## Saved data entries
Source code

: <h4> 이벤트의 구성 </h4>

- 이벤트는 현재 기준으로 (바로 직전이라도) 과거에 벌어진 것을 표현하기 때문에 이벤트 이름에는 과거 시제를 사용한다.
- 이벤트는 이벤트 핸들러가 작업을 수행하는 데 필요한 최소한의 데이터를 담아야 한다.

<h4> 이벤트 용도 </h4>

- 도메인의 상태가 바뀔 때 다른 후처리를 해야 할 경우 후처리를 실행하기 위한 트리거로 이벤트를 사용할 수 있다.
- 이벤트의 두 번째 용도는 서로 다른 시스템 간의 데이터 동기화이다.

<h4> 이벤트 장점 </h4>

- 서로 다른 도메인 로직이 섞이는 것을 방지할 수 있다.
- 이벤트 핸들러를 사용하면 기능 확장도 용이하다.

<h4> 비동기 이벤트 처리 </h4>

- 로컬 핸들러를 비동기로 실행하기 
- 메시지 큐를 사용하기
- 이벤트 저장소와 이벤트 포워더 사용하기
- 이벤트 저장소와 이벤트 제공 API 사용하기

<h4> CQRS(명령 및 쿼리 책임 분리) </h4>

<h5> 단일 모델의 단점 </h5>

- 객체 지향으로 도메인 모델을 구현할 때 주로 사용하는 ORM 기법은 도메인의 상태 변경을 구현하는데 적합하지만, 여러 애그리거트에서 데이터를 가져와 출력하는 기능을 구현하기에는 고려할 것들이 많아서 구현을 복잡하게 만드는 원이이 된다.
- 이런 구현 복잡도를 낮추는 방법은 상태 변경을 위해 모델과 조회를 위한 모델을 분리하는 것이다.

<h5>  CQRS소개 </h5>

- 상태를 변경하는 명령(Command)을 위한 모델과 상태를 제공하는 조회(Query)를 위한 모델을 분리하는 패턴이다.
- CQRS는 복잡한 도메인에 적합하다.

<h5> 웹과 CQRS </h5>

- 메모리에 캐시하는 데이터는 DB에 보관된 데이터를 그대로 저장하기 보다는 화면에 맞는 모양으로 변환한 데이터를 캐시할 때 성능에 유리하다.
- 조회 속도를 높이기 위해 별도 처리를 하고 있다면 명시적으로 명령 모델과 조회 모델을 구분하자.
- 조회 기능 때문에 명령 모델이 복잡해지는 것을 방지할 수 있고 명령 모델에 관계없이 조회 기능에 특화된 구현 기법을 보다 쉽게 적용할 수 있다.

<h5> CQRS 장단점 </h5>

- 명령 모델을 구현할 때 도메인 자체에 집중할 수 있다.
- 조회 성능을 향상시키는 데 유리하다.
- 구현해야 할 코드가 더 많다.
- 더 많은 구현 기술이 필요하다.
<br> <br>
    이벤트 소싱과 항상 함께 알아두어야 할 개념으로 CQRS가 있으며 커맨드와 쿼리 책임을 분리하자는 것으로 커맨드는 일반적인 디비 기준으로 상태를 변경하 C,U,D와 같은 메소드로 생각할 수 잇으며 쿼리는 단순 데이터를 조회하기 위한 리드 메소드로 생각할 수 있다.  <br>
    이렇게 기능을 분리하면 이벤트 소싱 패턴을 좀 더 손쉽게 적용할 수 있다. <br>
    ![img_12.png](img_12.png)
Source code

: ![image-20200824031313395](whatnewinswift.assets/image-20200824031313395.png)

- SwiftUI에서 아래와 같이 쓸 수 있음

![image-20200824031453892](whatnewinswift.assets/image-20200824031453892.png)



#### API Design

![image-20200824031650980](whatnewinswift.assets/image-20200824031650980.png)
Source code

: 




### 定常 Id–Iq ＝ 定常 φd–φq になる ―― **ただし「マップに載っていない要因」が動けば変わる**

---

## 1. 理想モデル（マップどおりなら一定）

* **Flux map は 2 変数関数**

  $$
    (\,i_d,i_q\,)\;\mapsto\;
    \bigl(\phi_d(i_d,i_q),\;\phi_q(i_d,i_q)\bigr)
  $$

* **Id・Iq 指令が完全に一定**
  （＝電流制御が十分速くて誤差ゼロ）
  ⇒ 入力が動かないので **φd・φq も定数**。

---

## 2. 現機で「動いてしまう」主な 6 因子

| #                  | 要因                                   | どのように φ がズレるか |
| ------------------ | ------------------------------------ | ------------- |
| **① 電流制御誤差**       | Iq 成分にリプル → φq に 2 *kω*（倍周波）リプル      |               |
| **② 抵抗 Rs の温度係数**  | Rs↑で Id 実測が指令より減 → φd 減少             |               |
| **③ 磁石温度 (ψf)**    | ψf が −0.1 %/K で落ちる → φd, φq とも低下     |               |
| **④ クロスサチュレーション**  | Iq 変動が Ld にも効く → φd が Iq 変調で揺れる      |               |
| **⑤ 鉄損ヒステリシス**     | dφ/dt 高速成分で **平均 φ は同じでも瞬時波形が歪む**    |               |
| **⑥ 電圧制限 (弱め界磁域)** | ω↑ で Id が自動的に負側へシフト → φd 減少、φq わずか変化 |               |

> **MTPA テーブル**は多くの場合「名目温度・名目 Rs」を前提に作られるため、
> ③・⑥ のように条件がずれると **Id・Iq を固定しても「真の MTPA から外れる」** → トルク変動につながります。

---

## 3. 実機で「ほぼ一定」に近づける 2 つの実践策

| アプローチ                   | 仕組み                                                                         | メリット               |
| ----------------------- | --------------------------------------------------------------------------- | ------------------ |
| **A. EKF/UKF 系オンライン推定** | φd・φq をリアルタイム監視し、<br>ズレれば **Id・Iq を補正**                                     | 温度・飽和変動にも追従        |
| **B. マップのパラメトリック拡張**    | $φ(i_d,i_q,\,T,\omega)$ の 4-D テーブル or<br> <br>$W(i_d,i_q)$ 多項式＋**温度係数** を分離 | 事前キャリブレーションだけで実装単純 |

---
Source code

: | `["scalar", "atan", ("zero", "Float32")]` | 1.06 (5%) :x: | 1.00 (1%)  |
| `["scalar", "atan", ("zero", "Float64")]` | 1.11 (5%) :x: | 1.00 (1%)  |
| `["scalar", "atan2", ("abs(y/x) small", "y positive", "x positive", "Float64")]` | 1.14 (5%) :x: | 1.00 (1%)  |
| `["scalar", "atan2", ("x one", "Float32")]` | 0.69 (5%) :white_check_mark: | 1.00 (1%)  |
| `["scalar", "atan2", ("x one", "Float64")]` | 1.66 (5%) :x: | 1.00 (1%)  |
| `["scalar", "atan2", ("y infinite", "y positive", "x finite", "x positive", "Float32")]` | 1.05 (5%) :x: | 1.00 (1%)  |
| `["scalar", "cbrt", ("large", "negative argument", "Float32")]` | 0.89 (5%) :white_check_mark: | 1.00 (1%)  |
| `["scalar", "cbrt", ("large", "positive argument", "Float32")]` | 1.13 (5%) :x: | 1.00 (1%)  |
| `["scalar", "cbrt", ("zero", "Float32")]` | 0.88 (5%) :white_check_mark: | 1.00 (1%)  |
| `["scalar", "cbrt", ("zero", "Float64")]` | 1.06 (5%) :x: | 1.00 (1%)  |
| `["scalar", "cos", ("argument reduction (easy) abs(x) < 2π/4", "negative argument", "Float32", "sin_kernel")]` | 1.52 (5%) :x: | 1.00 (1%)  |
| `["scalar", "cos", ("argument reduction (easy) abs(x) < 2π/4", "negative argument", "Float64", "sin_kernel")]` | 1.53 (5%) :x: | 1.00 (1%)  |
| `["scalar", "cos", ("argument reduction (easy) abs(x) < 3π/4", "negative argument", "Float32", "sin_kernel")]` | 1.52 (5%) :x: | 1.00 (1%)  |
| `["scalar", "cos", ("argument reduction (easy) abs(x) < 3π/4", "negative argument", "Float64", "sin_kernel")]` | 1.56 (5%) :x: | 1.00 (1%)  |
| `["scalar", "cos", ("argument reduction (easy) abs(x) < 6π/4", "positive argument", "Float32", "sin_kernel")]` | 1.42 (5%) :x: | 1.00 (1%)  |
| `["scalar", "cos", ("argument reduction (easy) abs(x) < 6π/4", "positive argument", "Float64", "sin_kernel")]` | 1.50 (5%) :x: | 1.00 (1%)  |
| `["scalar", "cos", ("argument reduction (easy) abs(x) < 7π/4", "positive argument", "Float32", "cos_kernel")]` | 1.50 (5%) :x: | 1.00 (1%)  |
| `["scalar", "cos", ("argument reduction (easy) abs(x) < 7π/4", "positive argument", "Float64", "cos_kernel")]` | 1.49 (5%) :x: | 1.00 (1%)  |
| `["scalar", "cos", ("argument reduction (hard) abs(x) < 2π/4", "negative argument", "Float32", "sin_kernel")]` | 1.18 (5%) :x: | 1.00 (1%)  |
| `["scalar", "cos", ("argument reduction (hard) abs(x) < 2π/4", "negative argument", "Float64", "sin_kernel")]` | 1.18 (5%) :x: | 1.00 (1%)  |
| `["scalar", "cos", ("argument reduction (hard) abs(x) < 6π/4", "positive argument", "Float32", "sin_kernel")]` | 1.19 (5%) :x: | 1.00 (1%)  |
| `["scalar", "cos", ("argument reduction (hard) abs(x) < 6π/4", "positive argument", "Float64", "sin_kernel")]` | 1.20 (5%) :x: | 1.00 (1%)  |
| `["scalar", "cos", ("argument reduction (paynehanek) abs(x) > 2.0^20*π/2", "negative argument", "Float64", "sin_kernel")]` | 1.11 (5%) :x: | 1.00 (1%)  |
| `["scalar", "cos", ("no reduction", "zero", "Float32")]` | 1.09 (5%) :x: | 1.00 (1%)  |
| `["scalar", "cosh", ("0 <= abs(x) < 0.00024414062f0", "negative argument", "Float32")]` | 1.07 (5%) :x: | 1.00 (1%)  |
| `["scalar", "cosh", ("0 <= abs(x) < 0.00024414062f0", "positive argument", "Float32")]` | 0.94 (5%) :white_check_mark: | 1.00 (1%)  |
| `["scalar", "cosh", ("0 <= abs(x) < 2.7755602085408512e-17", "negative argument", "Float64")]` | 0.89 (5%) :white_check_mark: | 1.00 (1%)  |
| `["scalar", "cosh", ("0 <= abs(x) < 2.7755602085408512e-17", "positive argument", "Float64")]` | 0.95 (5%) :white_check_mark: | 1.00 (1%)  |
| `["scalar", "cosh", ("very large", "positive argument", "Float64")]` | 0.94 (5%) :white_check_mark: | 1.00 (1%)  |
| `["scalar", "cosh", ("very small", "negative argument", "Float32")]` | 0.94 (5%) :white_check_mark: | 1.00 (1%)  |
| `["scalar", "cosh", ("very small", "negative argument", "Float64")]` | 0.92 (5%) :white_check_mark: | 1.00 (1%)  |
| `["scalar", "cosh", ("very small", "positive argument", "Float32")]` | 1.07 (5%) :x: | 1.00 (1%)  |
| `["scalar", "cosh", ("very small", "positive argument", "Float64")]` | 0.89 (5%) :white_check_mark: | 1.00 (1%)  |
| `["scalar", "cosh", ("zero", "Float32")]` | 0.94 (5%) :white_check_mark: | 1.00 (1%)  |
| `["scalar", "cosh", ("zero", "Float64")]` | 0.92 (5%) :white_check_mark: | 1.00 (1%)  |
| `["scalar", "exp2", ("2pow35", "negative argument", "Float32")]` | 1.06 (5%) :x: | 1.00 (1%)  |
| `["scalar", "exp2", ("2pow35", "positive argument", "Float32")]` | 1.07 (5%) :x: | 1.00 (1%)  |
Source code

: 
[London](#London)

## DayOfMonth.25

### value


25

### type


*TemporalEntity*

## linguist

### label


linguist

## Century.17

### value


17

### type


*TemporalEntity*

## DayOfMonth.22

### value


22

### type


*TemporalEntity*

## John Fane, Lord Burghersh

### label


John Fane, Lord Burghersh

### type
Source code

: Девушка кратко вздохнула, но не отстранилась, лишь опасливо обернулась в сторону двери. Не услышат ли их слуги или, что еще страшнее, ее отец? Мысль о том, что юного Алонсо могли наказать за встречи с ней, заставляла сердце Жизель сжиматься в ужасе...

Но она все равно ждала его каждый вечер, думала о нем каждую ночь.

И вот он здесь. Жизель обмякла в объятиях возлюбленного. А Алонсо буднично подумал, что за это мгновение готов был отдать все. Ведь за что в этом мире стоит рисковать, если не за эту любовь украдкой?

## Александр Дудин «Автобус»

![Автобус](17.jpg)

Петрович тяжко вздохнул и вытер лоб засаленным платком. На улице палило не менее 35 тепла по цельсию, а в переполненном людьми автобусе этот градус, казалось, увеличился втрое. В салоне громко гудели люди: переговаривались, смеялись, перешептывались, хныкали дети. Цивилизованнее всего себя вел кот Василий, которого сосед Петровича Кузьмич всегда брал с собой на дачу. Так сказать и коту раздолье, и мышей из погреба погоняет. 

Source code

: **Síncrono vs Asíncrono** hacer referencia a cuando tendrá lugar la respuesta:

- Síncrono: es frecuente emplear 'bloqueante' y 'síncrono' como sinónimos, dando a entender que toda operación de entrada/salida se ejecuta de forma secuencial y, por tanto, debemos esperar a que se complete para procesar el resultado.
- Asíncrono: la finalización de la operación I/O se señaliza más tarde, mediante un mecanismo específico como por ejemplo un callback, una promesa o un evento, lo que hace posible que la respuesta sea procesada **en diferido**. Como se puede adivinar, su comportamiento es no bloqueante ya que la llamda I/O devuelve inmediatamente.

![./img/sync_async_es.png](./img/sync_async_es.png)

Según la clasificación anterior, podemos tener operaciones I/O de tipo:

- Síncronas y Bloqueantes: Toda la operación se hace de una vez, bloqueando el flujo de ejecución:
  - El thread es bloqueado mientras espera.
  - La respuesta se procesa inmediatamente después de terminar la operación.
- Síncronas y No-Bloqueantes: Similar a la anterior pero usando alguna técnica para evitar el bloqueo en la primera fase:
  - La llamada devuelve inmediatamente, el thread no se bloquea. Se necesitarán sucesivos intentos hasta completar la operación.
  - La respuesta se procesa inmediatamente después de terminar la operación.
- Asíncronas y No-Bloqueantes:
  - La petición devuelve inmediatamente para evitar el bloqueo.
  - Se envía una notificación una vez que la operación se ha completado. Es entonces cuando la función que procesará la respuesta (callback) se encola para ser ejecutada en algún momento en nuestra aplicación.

## REQUIRED WORK
Copy the data word for word, from the line with "<h5> 웹과 CQRS </h5>" to the line with "電圧制限 (弱め界磁域)** |", both of those lines included.

## ANSWER BELOW
<h5> 웹과 CQRS </h5>

- 메모리에 캐시하는 데이터는 DB에 보관된 데이터를 그대로 저장하기 보다는 화면에 맞는 모양으로 변환한 데이터를 캐시할 때 성능에 유리하다.
- 조회 속도를 높이기 위해 별도 처리를 하고 있다면 명시적으로 명령 모델과 조회 모델을 구분하자.
- 조회 기능 때문에 명령 모델이 복잡해지는 것을 방지할 수 있고 명령 모델에 관계없이 조회 기능에 특화된 구현 기법을 보다 쉽게 적용할 수 있다.

<h5> CQRS 장단점 </h5>

- 명령 모델을 구현할 때 도메인 자체에 집중할 수 있다.
- 조회 성능을 향상시키는 데 유리하다.
- 구현해야 할 코드가 더 많다.
- 더 많은 구현 기술이 필요하다.
<br> <br>
    이벤트 소싱과 항상 함께 알아두어야 할 개념으로 CQRS가 있으며 커맨드와 쿼리 책임을 분리하자는 것으로 커맨드는 일반적인 디비 기준으로 상태를 변경하 C,U,D와 같은 메소드로 생각할 수 잇으며 쿼리는 단순 데이터를 조회하기 위한 리드 메소드로 생각할 수 있다.  <br>
    이렇게 기능을 분리하면 이벤트 소싱 패턴을 좀 더 손쉽게 적용할 수 있다. <br>
    ![img_12.png](img_12.png)
Source code

: ![image-20200824031313395](whatnewinswift.assets/image-20200824031313395.png)

- SwiftUI에서 아래와 같이 쓸 수 있음

![image-20200824031453892](whatnewinswift.assets/image-20200824031453892.png)



#### API Design

![image-20200824031650980](whatnewinswift.assets/image-20200824031650980.png)
Source code

: 




### 定常 Id–Iq ＝ 定常 φd–φq になる ―― **ただし「マップに載っていない要因」が動けば変わる**

---

## 1. 理想モデル（マップどおりなら一定）

* **Flux map は 2 変数関数**

  $$
    (\,i_d,i_q\,)\;\mapsto\;
    \bigl(\phi_d(i_d,i_q),\;\phi_q(i_d,i_q)\bigr)
  $$

* **Id・Iq 指令が完全に一定**
  （＝電流制御が十分速くて誤差ゼロ）
  ⇒ 入力が動かないので **φd・φq も定数**。

---

## 2. 現機で「動いてしまう」主な 6 因子

| #                  | 要因                                   | どのように φ がズレるか |
| ------------------ | ------------------------------------ | ------------- |
| **① 電流制御誤差**       | Iq 成分にリプル → φq に 2 *kω*（倍周波）リプル      |               |
| **② 抵抗 Rs の温度係数**  | Rs↑で Id 実測が指令より減 → φd 減少             |               |
| **③ 磁石温度 (ψf)**    | ψf が −0.1 %/K で落ちる → φd, φq とも低下     |               |
| **④ クロスサチュレーション**  | Iq 変動が Ld にも効く → φd が Iq 変調で揺れる      |               |
| **⑤ 鉄損ヒステリシス**     | dφ/dt 高速成分で **平均 φ は同じでも瞬時波形が歪む**    |               |
| **⑥ 電圧制限 (弱め界磁域)** | ω↑ で Id が自動的に負側へシフト → φd 減少、φq わずか変化 |               |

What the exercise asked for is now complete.